Documentation
¶
Overview ¶
runtimestate implements the core logic for reconciling the declared state of LLM backends (from dbInstance) with their actual observed state. It provides the functionality for synchronizing models and processing downloads, intended to be executed repeatedly within background tasks managed externally.
Index ¶
Constants ¶
const ( ProviderKeyPrefix = "cloud-provider:" OpenaiKey = ProviderKeyPrefix + "openai" GeminiKey = ProviderKeyPrefix + "gemini" )
Variables ¶
This section is empty.
Functions ¶
func LocalProviderAdapter ¶
func LocalProviderAdapter(ctx context.Context, runtime map[string]LLMState) llmresolver.ProviderFromRuntimeState
LocalProviderAdapter creates providers for self-hosted backends (Ollama, vLLM)
Types ¶
type LLMState ¶
type LLMState struct {
ID string `json:"id" example:"backend1"`
Name string `json:"name" example:"Backend Name"`
Models []string `json:"models"`
PulledModels []ListModelResponse `json:"pulledModels" oapiinclude:"runtimestate.ListModelResponse"`
Backend runtimetypes.Backend `json:"backend"`
// Error stores a description of the last encountered error when
// interacting with or reconciling this backend's state, if any.
Error string `json:"error,omitempty"`
// contains filtered or unexported fields
}
LLMState represents the observed state of a single LLM backend.
type ListModelResponse ¶ added in v0.0.17
type ListModelResponse struct {
Name string `json:"name"`
Model string `json:"model"`
ModifiedAt time.Time `json:"modifiedAt"`
Size int64 `json:"size"`
Digest string `json:"digest"`
Details ModelDetails `json:"details" oapiinclude:"runtimestate.ModelDetails"`
ContextLength int `json:"contextLength"`
CanChat bool `json:"canChat"`
CanEmbed bool `json:"canEmbed"`
CanPrompt bool `json:"canPrompt"`
CanStream bool `json:"canStream"`
}
type ModelDetails ¶ added in v0.0.17
type ProviderConfig ¶
func (ProviderConfig) MarshalJSON ¶
func (pc ProviderConfig) MarshalJSON() ([]byte, error)
type State ¶
type State struct {
// contains filtered or unexported fields
}
State manages the overall runtime status of multiple LLM backends. It orchestrates the synchronization between the desired configuration and the actual state of the backends, including providing the mechanism for model downloads via the dwqueue component.
func New ¶
func New(ctx context.Context, dbInstance libdb.DBManager, psInstance libbus.Messenger, options ...Option) (*State, error)
New creates and initializes a new State manager. It requires a database manager (dbInstance) to load the desired configurations and a messenger instance (psInstance) for event handling and progress updates. Options allow enabling experimental features like pool-based reconciliation. Returns an initialized State ready for use.
func (*State) Get ¶
Get returns a copy of the current observed state for all backends. This provides a safe snapshot for reading state without risking modification of the internal structures.

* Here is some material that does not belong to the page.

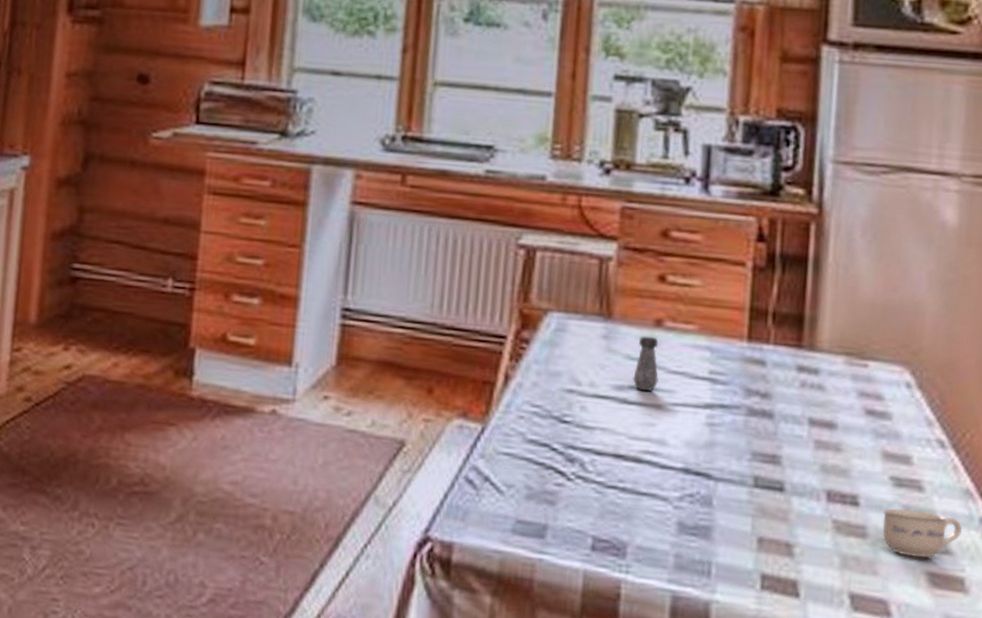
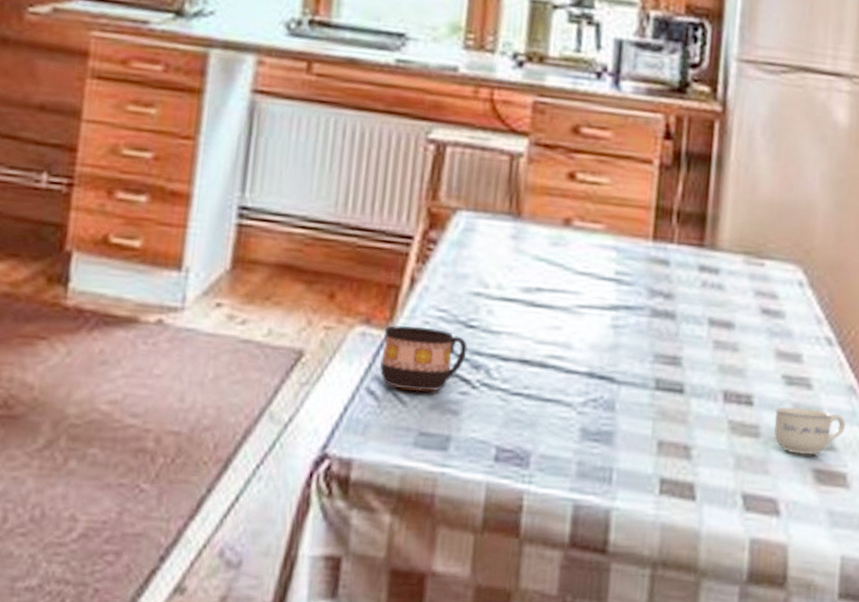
cup: none [477,419,562,482] -> present [379,325,468,392]
salt shaker: present [633,336,659,391] -> none [540,235,567,293]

func (*State) RunBackendCycle ¶
RunBackendCycle performs a single reconciliation check for all configured LLM backends. It compares the desired state (from configuration) with the observed state (by communicating with the backends) and schedules necessary actions, such as queuing model downloads or removals, to align them. This method should be called periodically in a background process. DESIGN NOTE: This method executes one complete reconciliation cycle and then returns. It does not manage its own background execution (e.g., via internal goroutines or timers). This deliberate design choice delegates execution management (scheduling, concurrency control, lifecycle via context, error handling, circuit breaking, etc.) entirely to the caller.
Consequently, this method should be called periodically by an external process responsible for its scheduling and lifecycle. When the pool feature is enabled via WithPools option, it uses pool-aware reconciliation.
func (*State) RunDownloadCycle ¶
RunDownloadCycle processes a single pending model download operation, if one exists. It retrieves the next download task, executes the download while providing progress updates, and handles potential cancellation requests. If no download tasks are queued, it returns nil immediately. This method should be called periodically in a background process to drain the download queue. DESIGN NOTE: this method performs one unit of work and returns. The caller is responsible for the execution loop, allowing flexible integration with task management strategies.
This method should be called periodically by an external process to drain the download queue.